Ces espaces perdus dans la campagne où le voyageur solitaire qui a perdu toute notion de temps et d’espace se trouve face à face avec la mort en personne ou avec des revenants nous rappelle les légendes des Dits des trois morts et des trois vifs qui nous emmenaient dans des endroits semblables.

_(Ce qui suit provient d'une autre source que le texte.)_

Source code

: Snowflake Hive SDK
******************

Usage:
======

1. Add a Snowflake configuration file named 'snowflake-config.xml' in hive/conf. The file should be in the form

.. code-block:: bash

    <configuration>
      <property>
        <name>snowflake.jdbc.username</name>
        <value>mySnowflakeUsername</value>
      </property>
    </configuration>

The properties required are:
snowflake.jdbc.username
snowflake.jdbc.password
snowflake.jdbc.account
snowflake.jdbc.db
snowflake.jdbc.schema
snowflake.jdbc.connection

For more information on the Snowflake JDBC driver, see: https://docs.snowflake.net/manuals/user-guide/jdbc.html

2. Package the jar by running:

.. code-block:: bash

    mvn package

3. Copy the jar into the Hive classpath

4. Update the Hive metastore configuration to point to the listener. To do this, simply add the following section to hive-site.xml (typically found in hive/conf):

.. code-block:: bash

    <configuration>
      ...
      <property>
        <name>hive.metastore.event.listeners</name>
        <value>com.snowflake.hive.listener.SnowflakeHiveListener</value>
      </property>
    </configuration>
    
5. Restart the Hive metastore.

La rencontre se situe dans « un vies atre » auquel l’on accède par un « sentier ». Le temps de cette rencontre est incertain et les protagonistes perdent tout repère spatial :

« Tant ont erré k’au bout d’uns cans
Truevent un viés atre. 984»

La présence du « carrefour » et de la « forêt » peuvent quant à eux faire référence à des pratiques diaboliques ou encore à la Chasse sauvage, une troupe de défunts menée par Odin, Arthur, Hérode, Salomon ou par d’autres personnages légendaires qui erre certaines nuits par monts et par vaux. « Les lieux d’apparition de la Mesnie Hellequin se précisent et se fixent : les bois et les carrefours, lieux diaboliques par excellence, sont les endroits les plus fréquemment notés. 985»

La « danse macabre » d’Ulysse Normand dont « La ronde fantasque / Avance en bourrasque» et sous le passage de laquelle « tout gémit, tout craque », fait peut-être également appel à cette légende, d’autant qu’elle à lieu à la « mi-carême  986», une des dates correspondant aux manifestations de la Mesnie. « Le passage de la troupe s’accompagne de bruits et de rumeurs, où subsiste peut-être un dernier écho de la conception mythique de la Chasse sauvage qui fut sans doute une personnification de l’orage et de la tempête. 987»

Notes
976.

Des indications sur cet auteur sont données en annexe.

977.

FAGUS, La danse macabre, Abbeville : Librairie Edgar Malfère, 1920, p. 131.

978.

Ibid., p. 131.

979.

Ibid., p. 142.

980.

Op. cit., p. 2.

981.

VILLENEUVE Roland, Dictionnaire du Diable, Paris : Pierre Bordas et fils, 1989, article « carrefours », p. 62.

982.

Ibid., article « forêts », p. 153.

983.

BARRAULT Serge, « La troisième danse macabre », Le grand portail des morts, Paris : éditions Spes, 1930, p. 13.

984.

ANONYME, « Diex pour trois peceours retraire », op. cit., vers 27-28, p. 76.

« Ils ont tant erré qu’au bout d’un certain temps ils ont découvert un vieux cimetière. »

( « Sentier », mentionné vers 23 de la même page. )

985.

LECOUTEUX Claude, MARCQ Philippe, Les Esprits et les Morts, Croyances Médiévales, Genève : Honoré Champion, 1990, p. 98.

986.

Op. cit, pp. 11-12.

987.

LECOUTEUX C., MARCQ P., op. cit., p. 97 (C’est à partir de cette légende que L. Spitzer a formulé une nouvelle hypothèse concernant l’origine de l’expression « danse macabre ». Première partie, I.4. « La chasse des Macchabées »).